Commerical NCA cylindrical Li-ion battery

Figure. Spatial distribution of all components identified in the charged NCA battery cell. Panel a: First row presents the main cell components (Fe casing, centre pin, polymer separator, anode tab), the second row presents anode phases (LixC phases) and the anode current collector (Cu) and the third row presents cathode phase and the cathode current collector (Al). Panel b: virtually unrolled battery electrode charged to 4.2 V showing the distribution of LiC₆, LiC_30-30+ and LiC₁₂,

Solution:

The study utilizes synchrotron X-ray diffraction computed tomography (XRD-CT) to investigate a commercial 18650 cylindrical LiNi0.8Co0.15Al0.5O2 (NCA) battery in operation and over seven cycles. Analysis of the spatially-resolved diffraction patterns revealed multiple chemical inconsistencies related to lithium distribution in both the cathode and anode. Notably, during battery charging, different activity levels concerning the lithiation process were observed in the anode. These included uniform lithiation, delayed lithiation, and a region inactive to lithiation. The latter was tied to specific cell geometry and remained constant across the cycling experiments. The delayed lithiation region directly affected nearby NCA properties during discharging, preventing full lithiation. Moreover, the aluminum tab had an adverse impact on the NCA it was in contact with, causing a different lattice parameter a and c evolution compared to the rest of the cathode.

Figure. Spatial distribution of anode LixC phases (LiC₆, LiC₁₂, LiC₁₈, LiC₃₀, LiC₃₀₊ and graphite) as the cell is charged to various potentials, starting from 2.65 V and ending to 4.2 V.

Benefits:

The study used the XRD-CT technique to analyze the evolving solid-state chemistry of a commercial cylindrical 18650 Li-ion battery under operating conditions, marking the first time this has been accomplished.
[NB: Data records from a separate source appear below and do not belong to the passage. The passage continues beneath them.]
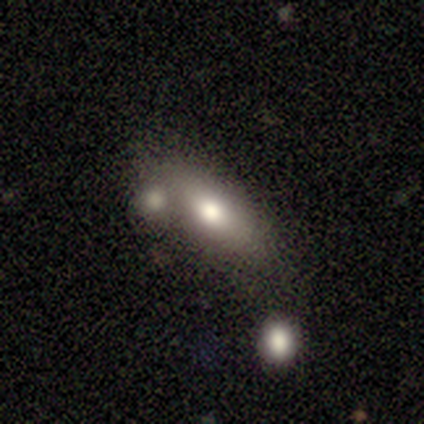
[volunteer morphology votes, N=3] Smooth or featured? featured or disk (67%)
Edge-on disk? no (100%)
Bar? no (100%)
Spiral arms? no (100%)
Bulge size? moderate (50%, tied with small)
Merging? none (67%)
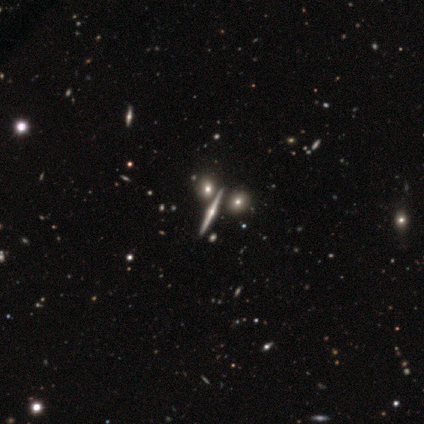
This is clearly a featured or disk galaxy (100%). It is clearly viewed edge-on (100%). Edge-on bulge: clearly rounded (100%). Merging: clearly none (100%).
Both the cathode and anode, as well as lithium distribution heterogeneities within each electrode and in the cell cross-section, were investigated using this high-resolution diffraction imaging method. Analysis of the vast, rich diffraction data was made possible through the state-of-the-art Parameter Quantification neural network (PQ-Net), leading to a detailed understanding of this multi-component system’s complex chemistry.
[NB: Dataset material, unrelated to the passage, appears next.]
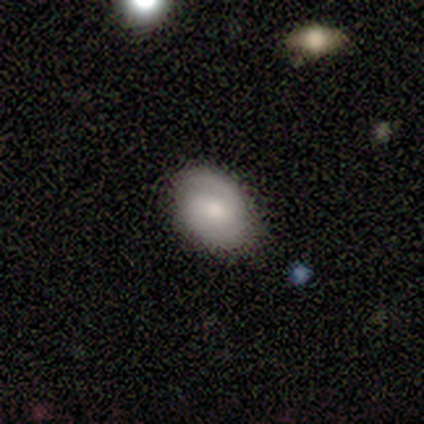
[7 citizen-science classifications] smooth_or_featured: smooth (p=0.71) [alt: featured or disk p=0.29]
how_rounded: in between (p=0.60) [alt: round p=0.40]
merging: none (p=0.86) [alt: minor disturbance p=0.14]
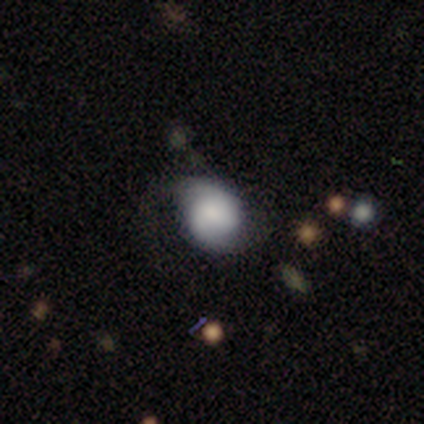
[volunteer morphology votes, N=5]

The research revealed three distinct regions in the anode that affected its interaction with lithium. The region inactive to lithiation primarily resulted from cell geometry, as it was close to the aluminum tab and separator where cathode material was lacking. The presence of a delayed-lithiation region at lower voltages could not be explained by cell geometry, but its effect was apparent as it negatively influenced lithium distribution at the cathode side. Despite the battery not being examined in situ during discharge, ex situ XRD-CT measurements indicated that the three identified regions behave similarly during cell discharging. This finding is key, as it suggests battery degradation could initiate in these regions, providing early identification of potential areas of cell degradation. Furthermore, the presence of the aluminum tab affected lithium distribution in the cathode material it was in contact with, impeding lithium insertion during discharging and trapping lithium during charging. This finding emphasized the impact of cell geometry on the initial capacity loss, driven primarily by anode side heterogeneities.

In conclusion, this study showcases the potential of XRD-CT in investigating battery degradation mechanisms. It can be applied to a variety of experiments, such as in situ/operando abuse testing to capture internal temperature gradients through the crystallographic behavior of the anode/cathode, and ex situ measurements to investigate active layer delamination and local corrosion of spent samples.